Saved data entries:
═══

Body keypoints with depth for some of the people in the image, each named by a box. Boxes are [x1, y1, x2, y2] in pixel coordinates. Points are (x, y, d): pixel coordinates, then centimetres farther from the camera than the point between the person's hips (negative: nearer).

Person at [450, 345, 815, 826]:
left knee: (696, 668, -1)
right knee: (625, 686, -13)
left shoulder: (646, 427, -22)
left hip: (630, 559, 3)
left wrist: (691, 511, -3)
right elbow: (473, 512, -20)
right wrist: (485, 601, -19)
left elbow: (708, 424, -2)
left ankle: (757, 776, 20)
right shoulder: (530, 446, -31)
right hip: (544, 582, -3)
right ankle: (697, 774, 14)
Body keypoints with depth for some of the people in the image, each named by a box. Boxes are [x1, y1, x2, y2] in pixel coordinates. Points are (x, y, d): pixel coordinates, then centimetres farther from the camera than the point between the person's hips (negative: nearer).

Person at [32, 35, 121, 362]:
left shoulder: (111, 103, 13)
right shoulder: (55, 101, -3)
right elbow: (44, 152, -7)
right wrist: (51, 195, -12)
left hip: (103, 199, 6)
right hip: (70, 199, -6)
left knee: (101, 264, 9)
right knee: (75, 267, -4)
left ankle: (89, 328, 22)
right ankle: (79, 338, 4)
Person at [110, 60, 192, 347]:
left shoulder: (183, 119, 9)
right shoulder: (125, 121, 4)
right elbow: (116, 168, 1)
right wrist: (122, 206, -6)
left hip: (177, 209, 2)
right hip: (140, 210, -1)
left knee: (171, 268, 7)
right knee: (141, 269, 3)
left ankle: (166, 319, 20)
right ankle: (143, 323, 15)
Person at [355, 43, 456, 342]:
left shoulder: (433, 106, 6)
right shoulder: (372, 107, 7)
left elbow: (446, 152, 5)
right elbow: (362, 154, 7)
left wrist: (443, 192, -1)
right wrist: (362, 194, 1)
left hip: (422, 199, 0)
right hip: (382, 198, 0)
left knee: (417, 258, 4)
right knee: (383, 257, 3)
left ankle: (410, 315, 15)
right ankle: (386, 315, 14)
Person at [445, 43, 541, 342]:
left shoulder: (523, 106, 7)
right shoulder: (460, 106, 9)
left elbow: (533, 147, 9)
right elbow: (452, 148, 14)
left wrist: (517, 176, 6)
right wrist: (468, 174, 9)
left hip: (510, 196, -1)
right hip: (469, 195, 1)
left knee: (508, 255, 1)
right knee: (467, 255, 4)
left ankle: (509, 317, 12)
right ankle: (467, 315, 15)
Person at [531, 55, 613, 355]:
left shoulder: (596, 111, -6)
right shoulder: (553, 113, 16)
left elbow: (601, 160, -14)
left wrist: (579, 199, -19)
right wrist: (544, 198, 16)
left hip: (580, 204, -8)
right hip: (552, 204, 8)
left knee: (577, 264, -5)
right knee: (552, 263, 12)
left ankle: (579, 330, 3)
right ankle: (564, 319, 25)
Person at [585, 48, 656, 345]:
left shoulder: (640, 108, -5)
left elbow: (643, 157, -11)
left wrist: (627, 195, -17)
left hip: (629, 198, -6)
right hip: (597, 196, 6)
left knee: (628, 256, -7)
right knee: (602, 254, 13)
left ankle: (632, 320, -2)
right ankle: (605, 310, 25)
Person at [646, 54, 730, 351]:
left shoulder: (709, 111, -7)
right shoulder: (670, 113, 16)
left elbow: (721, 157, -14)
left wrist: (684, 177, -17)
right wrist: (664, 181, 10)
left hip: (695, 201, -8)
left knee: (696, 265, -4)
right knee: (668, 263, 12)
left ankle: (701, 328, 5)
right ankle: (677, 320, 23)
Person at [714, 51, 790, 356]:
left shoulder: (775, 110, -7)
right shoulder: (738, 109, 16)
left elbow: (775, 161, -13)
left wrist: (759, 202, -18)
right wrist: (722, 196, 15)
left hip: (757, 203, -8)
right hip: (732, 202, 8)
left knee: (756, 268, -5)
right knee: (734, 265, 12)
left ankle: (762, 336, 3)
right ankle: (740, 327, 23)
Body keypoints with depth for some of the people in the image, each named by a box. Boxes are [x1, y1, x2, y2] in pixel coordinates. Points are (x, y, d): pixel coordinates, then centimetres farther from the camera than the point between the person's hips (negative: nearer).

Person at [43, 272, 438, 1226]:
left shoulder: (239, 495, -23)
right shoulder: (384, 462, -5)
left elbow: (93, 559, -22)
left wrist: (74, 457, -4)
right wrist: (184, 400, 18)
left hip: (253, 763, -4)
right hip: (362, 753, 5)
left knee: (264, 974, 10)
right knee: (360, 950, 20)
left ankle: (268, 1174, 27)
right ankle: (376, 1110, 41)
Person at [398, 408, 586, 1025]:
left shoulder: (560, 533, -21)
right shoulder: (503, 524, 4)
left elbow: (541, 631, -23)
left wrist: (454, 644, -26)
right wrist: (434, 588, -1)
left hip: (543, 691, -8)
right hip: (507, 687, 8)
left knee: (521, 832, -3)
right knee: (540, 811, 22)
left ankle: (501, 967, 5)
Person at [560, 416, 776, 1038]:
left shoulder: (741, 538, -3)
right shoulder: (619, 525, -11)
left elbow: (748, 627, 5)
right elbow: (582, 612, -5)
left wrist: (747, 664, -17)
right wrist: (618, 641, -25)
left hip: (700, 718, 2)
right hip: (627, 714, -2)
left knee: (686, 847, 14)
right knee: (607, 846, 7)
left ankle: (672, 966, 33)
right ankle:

═══

# DESCRIPTION OF THE TASK
All of the entries must be quoted exactly; please include each one.

# RESULT OF THIS EXERCISE
Body keypoints with depth for some of the people in the image, each named by a box. Boxes are [x1, y1, x2, y2] in pixel coordinates. Points are (x, y, d): pixel coordinates, then centimetres farther from the camera than the point between the person's hips (negative: nearer).

Person at [450, 345, 815, 826]:
left knee: (696, 668, -1)
right knee: (625, 686, -13)
left shoulder: (646, 427, -22)
left hip: (630, 559, 3)
left wrist: (691, 511, -3)
right elbow: (473, 512, -20)
right wrist: (485, 601, -19)
left elbow: (708, 424, -2)
left ankle: (757, 776, 20)
right shoulder: (530, 446, -31)
right hip: (544, 582, -3)
right ankle: (697, 774, 14)
Body keypoints with depth for some of the people in the image, each named by a box. Boxes are [x1, y1, x2, y2] in pixel coordinates. Points are (x, y, d): pixel coordinates, then centimetres farther from the camera than the point between the person's hips (negative: nearer).

Person at [32, 35, 121, 362]:
left shoulder: (111, 103, 13)
right shoulder: (55, 101, -3)
right elbow: (44, 152, -7)
right wrist: (51, 195, -12)
left hip: (103, 199, 6)
right hip: (70, 199, -6)
left knee: (101, 264, 9)
right knee: (75, 267, -4)
left ankle: (89, 328, 22)
right ankle: (79, 338, 4)
Person at [110, 60, 192, 347]:
left shoulder: (183, 119, 9)
right shoulder: (125, 121, 4)
right elbow: (116, 168, 1)
right wrist: (122, 206, -6)
left hip: (177, 209, 2)
right hip: (140, 210, -1)
left knee: (171, 268, 7)
right knee: (141, 269, 3)
left ankle: (166, 319, 20)
right ankle: (143, 323, 15)
Person at [355, 43, 456, 342]:
left shoulder: (433, 106, 6)
right shoulder: (372, 107, 7)
left elbow: (446, 152, 5)
right elbow: (362, 154, 7)
left wrist: (443, 192, -1)
right wrist: (362, 194, 1)
left hip: (422, 199, 0)
right hip: (382, 198, 0)
left knee: (417, 258, 4)
right knee: (383, 257, 3)
left ankle: (410, 315, 15)
right ankle: (386, 315, 14)
Person at [445, 43, 541, 342]:
left shoulder: (523, 106, 7)
right shoulder: (460, 106, 9)
left elbow: (533, 147, 9)
right elbow: (452, 148, 14)
left wrist: (517, 176, 6)
right wrist: (468, 174, 9)
left hip: (510, 196, -1)
right hip: (469, 195, 1)
left knee: (508, 255, 1)
right knee: (467, 255, 4)
left ankle: (509, 317, 12)
right ankle: (467, 315, 15)
Person at [531, 55, 613, 355]:
left shoulder: (596, 111, -6)
right shoulder: (553, 113, 16)
left elbow: (601, 160, -14)
left wrist: (579, 199, -19)
right wrist: (544, 198, 16)
left hip: (580, 204, -8)
right hip: (552, 204, 8)
left knee: (577, 264, -5)
right knee: (552, 263, 12)
left ankle: (579, 330, 3)
right ankle: (564, 319, 25)
Person at [585, 48, 656, 345]:
left shoulder: (640, 108, -5)
left elbow: (643, 157, -11)
left wrist: (627, 195, -17)
left hip: (629, 198, -6)
right hip: (597, 196, 6)
left knee: (628, 256, -7)
right knee: (602, 254, 13)
left ankle: (632, 320, -2)
right ankle: (605, 310, 25)
Person at [646, 54, 730, 351]:
left shoulder: (709, 111, -7)
right shoulder: (670, 113, 16)
left elbow: (721, 157, -14)
left wrist: (684, 177, -17)
right wrist: (664, 181, 10)
left hip: (695, 201, -8)
left knee: (696, 265, -4)
right knee: (668, 263, 12)
left ankle: (701, 328, 5)
right ankle: (677, 320, 23)
Person at [714, 51, 790, 356]:
left shoulder: (775, 110, -7)
right shoulder: (738, 109, 16)
left elbow: (775, 161, -13)
left wrist: (759, 202, -18)
right wrist: (722, 196, 15)
left hip: (757, 203, -8)
right hip: (732, 202, 8)
left knee: (756, 268, -5)
right knee: (734, 265, 12)
left ankle: (762, 336, 3)
right ankle: (740, 327, 23)
Body keypoints with depth for some of the people in the image, each named by a box. Boxes are [x1, y1, x2, y2] in pixel coordinates. Points are (x, y, d): pixel coordinates, then centimetres farther from the camera than the point between the person's hips (negative: nearer).

Person at [43, 272, 438, 1226]:
left shoulder: (239, 495, -23)
right shoulder: (384, 462, -5)
left elbow: (93, 559, -22)
left wrist: (74, 457, -4)
right wrist: (184, 400, 18)
left hip: (253, 763, -4)
right hip: (362, 753, 5)
left knee: (264, 974, 10)
right knee: (360, 950, 20)
left ankle: (268, 1174, 27)
right ankle: (376, 1110, 41)
Person at [398, 408, 586, 1025]:
left shoulder: (560, 533, -21)
right shoulder: (503, 524, 4)
left elbow: (541, 631, -23)
left wrist: (454, 644, -26)
right wrist: (434, 588, -1)
left hip: (543, 691, -8)
right hip: (507, 687, 8)
left knee: (521, 832, -3)
right knee: (540, 811, 22)
left ankle: (501, 967, 5)
Person at [560, 416, 776, 1038]:
left shoulder: (741, 538, -3)
right shoulder: (619, 525, -11)
left elbow: (748, 627, 5)
right elbow: (582, 612, -5)
left wrist: (747, 664, -17)
right wrist: (618, 641, -25)
left hip: (700, 718, 2)
right hip: (627, 714, -2)
left knee: (686, 847, 14)
right knee: (607, 846, 7)
left ankle: (672, 966, 33)
right ankle:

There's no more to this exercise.